Input data:
BEGIN
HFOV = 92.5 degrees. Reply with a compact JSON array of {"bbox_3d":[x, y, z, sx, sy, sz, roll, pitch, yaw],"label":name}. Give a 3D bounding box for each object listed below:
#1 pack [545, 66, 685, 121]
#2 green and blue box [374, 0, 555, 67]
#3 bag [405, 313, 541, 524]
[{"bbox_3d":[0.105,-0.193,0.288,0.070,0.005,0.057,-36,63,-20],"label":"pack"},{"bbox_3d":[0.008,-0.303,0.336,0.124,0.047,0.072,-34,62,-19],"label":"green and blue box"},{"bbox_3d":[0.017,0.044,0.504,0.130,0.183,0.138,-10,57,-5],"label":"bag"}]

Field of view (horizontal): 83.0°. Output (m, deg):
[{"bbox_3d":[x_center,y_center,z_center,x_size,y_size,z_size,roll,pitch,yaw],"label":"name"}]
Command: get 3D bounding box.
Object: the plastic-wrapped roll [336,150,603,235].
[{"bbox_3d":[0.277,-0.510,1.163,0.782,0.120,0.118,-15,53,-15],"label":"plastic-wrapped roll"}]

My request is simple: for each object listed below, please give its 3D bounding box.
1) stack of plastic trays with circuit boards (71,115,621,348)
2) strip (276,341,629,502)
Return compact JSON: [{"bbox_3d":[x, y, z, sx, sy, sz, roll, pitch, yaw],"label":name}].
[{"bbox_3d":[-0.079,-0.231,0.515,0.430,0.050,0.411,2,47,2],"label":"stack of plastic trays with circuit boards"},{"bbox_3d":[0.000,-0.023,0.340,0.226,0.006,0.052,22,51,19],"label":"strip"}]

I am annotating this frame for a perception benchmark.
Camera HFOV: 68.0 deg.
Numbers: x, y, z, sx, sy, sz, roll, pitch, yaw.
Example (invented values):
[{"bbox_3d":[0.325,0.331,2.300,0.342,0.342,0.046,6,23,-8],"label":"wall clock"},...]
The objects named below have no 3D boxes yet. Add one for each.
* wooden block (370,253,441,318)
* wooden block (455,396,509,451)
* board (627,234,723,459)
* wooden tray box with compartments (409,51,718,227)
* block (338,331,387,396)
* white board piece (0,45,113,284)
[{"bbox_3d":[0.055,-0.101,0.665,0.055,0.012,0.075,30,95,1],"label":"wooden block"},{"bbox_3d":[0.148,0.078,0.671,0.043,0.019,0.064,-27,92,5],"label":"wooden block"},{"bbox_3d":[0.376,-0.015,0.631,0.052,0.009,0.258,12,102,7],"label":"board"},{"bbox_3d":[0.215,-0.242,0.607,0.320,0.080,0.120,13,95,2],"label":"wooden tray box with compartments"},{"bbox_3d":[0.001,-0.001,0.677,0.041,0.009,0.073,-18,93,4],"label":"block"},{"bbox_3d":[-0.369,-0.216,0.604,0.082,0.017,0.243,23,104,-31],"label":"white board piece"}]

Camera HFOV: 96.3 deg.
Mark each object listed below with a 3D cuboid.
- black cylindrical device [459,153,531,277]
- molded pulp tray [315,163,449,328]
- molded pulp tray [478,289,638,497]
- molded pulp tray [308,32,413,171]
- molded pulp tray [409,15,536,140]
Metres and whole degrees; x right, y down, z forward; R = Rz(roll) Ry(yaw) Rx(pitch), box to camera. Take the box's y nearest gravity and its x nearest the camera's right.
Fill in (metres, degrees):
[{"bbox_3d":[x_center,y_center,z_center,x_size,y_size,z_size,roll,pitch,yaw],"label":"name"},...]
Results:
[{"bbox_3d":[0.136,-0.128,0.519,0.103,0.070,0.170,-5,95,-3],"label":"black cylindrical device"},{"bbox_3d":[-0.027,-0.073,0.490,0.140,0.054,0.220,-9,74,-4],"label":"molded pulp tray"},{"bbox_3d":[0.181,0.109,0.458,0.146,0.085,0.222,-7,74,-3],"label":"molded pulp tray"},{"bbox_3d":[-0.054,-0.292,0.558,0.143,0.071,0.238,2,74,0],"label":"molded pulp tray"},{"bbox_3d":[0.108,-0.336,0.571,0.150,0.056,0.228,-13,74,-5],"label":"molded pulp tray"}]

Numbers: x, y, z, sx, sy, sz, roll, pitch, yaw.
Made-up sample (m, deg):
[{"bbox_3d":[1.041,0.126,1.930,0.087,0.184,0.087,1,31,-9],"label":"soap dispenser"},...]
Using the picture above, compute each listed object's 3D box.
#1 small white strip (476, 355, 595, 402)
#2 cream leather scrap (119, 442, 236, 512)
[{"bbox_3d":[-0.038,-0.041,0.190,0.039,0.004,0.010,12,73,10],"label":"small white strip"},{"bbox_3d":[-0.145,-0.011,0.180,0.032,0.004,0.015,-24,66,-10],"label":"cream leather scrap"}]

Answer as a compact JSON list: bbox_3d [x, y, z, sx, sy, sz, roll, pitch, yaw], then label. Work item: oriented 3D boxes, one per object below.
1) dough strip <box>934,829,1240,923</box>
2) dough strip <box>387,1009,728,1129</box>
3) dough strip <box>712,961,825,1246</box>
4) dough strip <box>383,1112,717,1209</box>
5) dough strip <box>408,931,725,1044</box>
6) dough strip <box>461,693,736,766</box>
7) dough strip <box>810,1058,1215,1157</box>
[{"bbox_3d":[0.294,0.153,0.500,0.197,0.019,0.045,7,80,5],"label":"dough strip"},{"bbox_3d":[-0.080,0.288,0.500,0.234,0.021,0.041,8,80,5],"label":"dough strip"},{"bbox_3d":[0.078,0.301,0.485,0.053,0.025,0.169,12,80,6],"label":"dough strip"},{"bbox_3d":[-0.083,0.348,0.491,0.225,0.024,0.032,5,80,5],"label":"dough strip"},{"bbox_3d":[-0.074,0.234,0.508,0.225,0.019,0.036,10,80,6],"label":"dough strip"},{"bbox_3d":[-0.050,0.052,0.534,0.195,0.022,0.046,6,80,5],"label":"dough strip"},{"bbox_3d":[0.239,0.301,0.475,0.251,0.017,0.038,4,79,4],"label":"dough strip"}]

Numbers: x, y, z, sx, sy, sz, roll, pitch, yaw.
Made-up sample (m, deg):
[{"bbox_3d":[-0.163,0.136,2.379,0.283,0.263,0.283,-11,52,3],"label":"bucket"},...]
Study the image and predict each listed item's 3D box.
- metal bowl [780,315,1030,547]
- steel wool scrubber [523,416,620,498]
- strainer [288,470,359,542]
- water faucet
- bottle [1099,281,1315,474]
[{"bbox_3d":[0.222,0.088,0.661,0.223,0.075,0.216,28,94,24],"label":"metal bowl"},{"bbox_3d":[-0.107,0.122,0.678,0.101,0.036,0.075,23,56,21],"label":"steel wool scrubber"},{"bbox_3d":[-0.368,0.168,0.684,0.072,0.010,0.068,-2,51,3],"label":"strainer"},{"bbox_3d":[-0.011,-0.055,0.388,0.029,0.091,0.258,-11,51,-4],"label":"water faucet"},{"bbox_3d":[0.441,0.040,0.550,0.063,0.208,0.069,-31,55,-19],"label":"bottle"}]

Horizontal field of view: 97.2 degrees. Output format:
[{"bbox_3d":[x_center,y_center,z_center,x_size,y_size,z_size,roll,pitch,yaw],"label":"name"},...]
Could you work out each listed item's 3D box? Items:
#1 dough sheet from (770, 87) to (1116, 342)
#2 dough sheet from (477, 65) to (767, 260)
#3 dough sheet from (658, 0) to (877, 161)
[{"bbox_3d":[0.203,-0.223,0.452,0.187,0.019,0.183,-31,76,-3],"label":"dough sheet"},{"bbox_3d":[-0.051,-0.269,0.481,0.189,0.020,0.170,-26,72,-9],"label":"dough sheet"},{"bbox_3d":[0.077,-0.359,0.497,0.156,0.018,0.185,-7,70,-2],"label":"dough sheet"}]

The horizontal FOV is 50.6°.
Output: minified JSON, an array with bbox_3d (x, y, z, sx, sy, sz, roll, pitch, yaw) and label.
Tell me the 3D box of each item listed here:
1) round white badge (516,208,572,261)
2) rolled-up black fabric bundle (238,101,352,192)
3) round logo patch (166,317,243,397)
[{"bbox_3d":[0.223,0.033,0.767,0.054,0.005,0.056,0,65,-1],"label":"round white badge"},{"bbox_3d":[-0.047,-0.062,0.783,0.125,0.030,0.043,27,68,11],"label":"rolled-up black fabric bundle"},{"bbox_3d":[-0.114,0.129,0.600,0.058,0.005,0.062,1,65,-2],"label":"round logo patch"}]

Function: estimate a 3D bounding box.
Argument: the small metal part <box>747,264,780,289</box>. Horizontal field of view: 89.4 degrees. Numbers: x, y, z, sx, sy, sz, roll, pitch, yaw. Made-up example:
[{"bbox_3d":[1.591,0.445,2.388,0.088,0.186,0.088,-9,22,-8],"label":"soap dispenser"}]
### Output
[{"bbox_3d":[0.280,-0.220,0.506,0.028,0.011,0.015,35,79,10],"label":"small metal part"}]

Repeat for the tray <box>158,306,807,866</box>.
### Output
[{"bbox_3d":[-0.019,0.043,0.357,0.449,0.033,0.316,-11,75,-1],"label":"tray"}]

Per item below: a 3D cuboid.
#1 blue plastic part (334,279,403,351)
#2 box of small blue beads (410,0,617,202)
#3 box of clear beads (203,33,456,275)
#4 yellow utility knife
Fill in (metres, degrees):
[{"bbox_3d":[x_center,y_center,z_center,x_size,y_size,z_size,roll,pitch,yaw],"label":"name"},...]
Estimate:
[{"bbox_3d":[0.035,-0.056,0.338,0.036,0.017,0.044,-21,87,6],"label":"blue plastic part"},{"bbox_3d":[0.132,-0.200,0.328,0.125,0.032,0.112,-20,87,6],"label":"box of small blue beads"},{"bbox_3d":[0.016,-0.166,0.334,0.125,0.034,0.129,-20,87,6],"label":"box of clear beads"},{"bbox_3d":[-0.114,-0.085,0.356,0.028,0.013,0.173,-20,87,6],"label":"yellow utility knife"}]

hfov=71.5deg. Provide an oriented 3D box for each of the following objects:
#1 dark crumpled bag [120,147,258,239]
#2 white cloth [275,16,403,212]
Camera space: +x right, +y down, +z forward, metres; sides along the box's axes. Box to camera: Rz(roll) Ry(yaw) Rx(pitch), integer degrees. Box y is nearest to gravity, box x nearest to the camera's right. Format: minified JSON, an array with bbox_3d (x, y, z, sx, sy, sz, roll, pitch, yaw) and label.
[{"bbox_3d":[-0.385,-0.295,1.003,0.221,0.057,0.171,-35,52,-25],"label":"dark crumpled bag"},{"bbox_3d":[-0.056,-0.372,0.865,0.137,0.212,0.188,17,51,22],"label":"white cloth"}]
END
Exercise: Looking through the entries, count the lines that hold the word "boxes" and state that count alone.

Answer section: 2